Apple-Samsung $2 Billion Patent Case Over Google Hits Last Round
Apple Inc. and Samsung Electronics Co. head toward the conclusion of their second U.S. patent trial with one last chance to make a case to jurors on whether the $2 billion case is actually a proxy war over Google Inc.’s Android operating system.
Each side will get two hours tomorrow to sum up its case in the same San Jose, California, courtroom where Apple was awarded $930 million in the first trial two years ago. This time, with most of Apple’s patent-infringement claims relating to Android functions, Samsung has cast the iPhone maker’s case as a bid to displace Google as the leading supplier of smartphone systems and limit consumer choice.

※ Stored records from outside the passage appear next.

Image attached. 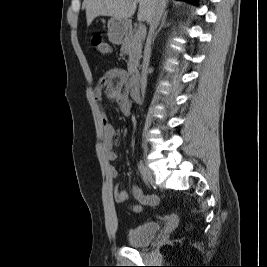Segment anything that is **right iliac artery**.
<instances>
[{
    "mask_svg": "<svg viewBox=\"0 0 267 267\" xmlns=\"http://www.w3.org/2000/svg\"><path fill=\"white\" fill-rule=\"evenodd\" d=\"M138 170L143 176L144 181L148 184L149 183V178L146 175V172L144 170V166L142 164H138Z\"/></svg>",
    "mask_w": 267,
    "mask_h": 267,
    "instance_id": "obj_1",
    "label": "right iliac artery"
}]
</instances>
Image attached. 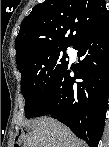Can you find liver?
Returning <instances> with one entry per match:
<instances>
[{
	"mask_svg": "<svg viewBox=\"0 0 109 147\" xmlns=\"http://www.w3.org/2000/svg\"><path fill=\"white\" fill-rule=\"evenodd\" d=\"M28 126L24 147H86L68 127L51 117L32 120Z\"/></svg>",
	"mask_w": 109,
	"mask_h": 147,
	"instance_id": "6515ba94",
	"label": "liver"
}]
</instances>
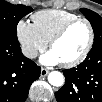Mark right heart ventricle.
Here are the masks:
<instances>
[{
  "instance_id": "right-heart-ventricle-1",
  "label": "right heart ventricle",
  "mask_w": 102,
  "mask_h": 102,
  "mask_svg": "<svg viewBox=\"0 0 102 102\" xmlns=\"http://www.w3.org/2000/svg\"><path fill=\"white\" fill-rule=\"evenodd\" d=\"M76 18H78L77 15L58 9L38 11L32 16L33 25L47 42L66 23Z\"/></svg>"
}]
</instances>
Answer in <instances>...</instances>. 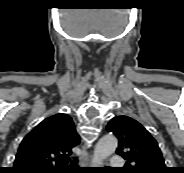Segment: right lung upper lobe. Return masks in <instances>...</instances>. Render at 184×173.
Returning <instances> with one entry per match:
<instances>
[{
  "label": "right lung upper lobe",
  "instance_id": "1",
  "mask_svg": "<svg viewBox=\"0 0 184 173\" xmlns=\"http://www.w3.org/2000/svg\"><path fill=\"white\" fill-rule=\"evenodd\" d=\"M79 143L69 115L50 116L23 139L11 170L13 173H66L72 148Z\"/></svg>",
  "mask_w": 184,
  "mask_h": 173
}]
</instances>
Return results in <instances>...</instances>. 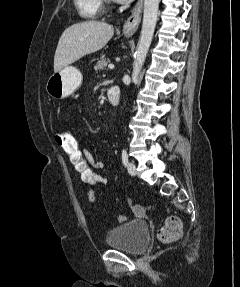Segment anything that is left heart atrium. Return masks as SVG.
<instances>
[{
	"label": "left heart atrium",
	"instance_id": "1",
	"mask_svg": "<svg viewBox=\"0 0 240 287\" xmlns=\"http://www.w3.org/2000/svg\"><path fill=\"white\" fill-rule=\"evenodd\" d=\"M117 1H121V2H129L131 0H117Z\"/></svg>",
	"mask_w": 240,
	"mask_h": 287
}]
</instances>
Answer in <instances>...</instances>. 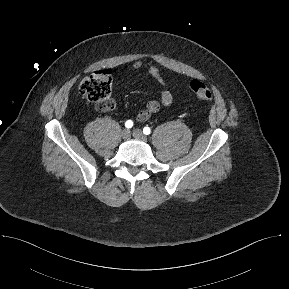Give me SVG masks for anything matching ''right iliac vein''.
Segmentation results:
<instances>
[{
    "instance_id": "1",
    "label": "right iliac vein",
    "mask_w": 289,
    "mask_h": 289,
    "mask_svg": "<svg viewBox=\"0 0 289 289\" xmlns=\"http://www.w3.org/2000/svg\"><path fill=\"white\" fill-rule=\"evenodd\" d=\"M121 135H122V138H123V139L127 140V139L130 138L131 132H130L129 129H124V130L122 131Z\"/></svg>"
}]
</instances>
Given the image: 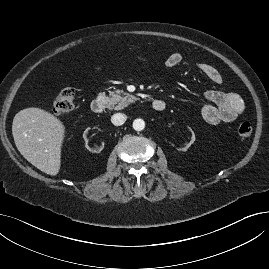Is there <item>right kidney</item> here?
Listing matches in <instances>:
<instances>
[{"instance_id": "right-kidney-1", "label": "right kidney", "mask_w": 269, "mask_h": 269, "mask_svg": "<svg viewBox=\"0 0 269 269\" xmlns=\"http://www.w3.org/2000/svg\"><path fill=\"white\" fill-rule=\"evenodd\" d=\"M92 131L90 130V128H87L85 131H84V135H83V137H84V139H85V145H86V148L88 149V150H90L91 152H93V153H96V152H100L102 149H103V147L105 146L104 145V143L101 141L99 144V146H95L94 144H93V141L91 140V137H90V133H91ZM95 146V147H94Z\"/></svg>"}]
</instances>
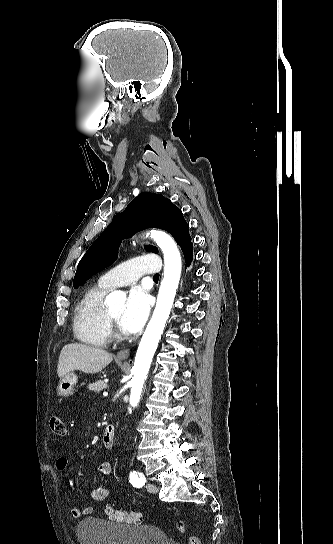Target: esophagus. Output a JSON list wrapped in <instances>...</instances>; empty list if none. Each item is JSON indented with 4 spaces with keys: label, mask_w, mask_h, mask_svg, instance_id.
<instances>
[{
    "label": "esophagus",
    "mask_w": 333,
    "mask_h": 544,
    "mask_svg": "<svg viewBox=\"0 0 333 544\" xmlns=\"http://www.w3.org/2000/svg\"><path fill=\"white\" fill-rule=\"evenodd\" d=\"M130 355V349L129 348H126V349H123V350H120L117 355H116V359L118 360H126L128 358V356Z\"/></svg>",
    "instance_id": "1"
}]
</instances>
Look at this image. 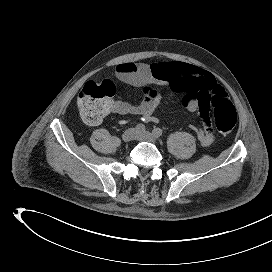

The court fight lags behind the latest technology — the devices at issue don’t include Samsung’s Android-based Galaxy S5, released this month in 125 countries. Google nevertheless retains a stake in the outcome. An Apple victory would allow the iPhone maker to seek a court order barring U.S. sales of earlier models of Samsung phones equipped with Android features.
The world’s top two smartphone makers have spent hundreds of millions of dollars in legal fees on battles across four continents to dominate a market that was valued at $338.2 billion last year, according to data compiled by Bloomberg.
Samsung had 31 percent of industry revenue, compared with 15 percent for Apple, whose share of the market has shrunk as the touch-screen interface became more commonplace and Samsung, LG Electronics Inc. and Lenovo Group Ltd. have introduced lower-cost alternatives.
In the initial trial, Apple failed to win an order barring sales of infringing Samsung phones. It has said winning such an order was more important than money damages.
Suwon, South Korea-based Samsung has argued throughout the four-week trial that Apple is really attacking Android.
Samsung called several Google engineers as witnesses to bolster the point that it didn’t need to copy Apple’s technology for the software on its phones.
Apple tried to keep the jury’s focus on its contention that Samsung, not Google, made the decision to use patent-infringing features to sell more than 37 million smartphones and tablets.
Apple’s lawyers repeatedly reminded jurors that Google isn’t a defendant. But last week, Cupertino, California-based Apple sprung the biggest surprise of the trial, and it had to do with Google.
Samsung had denied in 2012 that it was seeking any outside help with its legal defense in the case. At trial, Apple’s lawyers produced testimony that directly contradicted Samsung’s statement.
It showed the Galaxy-maker had a confidential pact in which Google agreed to cover some of the defense costs and liability for patents related to Android, and retain some control over the litigation.
The testimony from a Google patent lawyer, introduced in the final minutes of Apple’s 25-hour presentation of evidence, showed that Samsung was working with the Mountain View, California-based search engine company on an indemnification agreement at least five months before it denied seeking one.
While Samsung’s statement was probably a “foolish screw-up” rather than a lie, Apple wants it to stick in jurors’ minds, said David Shlansky, an intellectual property litigator who has followed the case.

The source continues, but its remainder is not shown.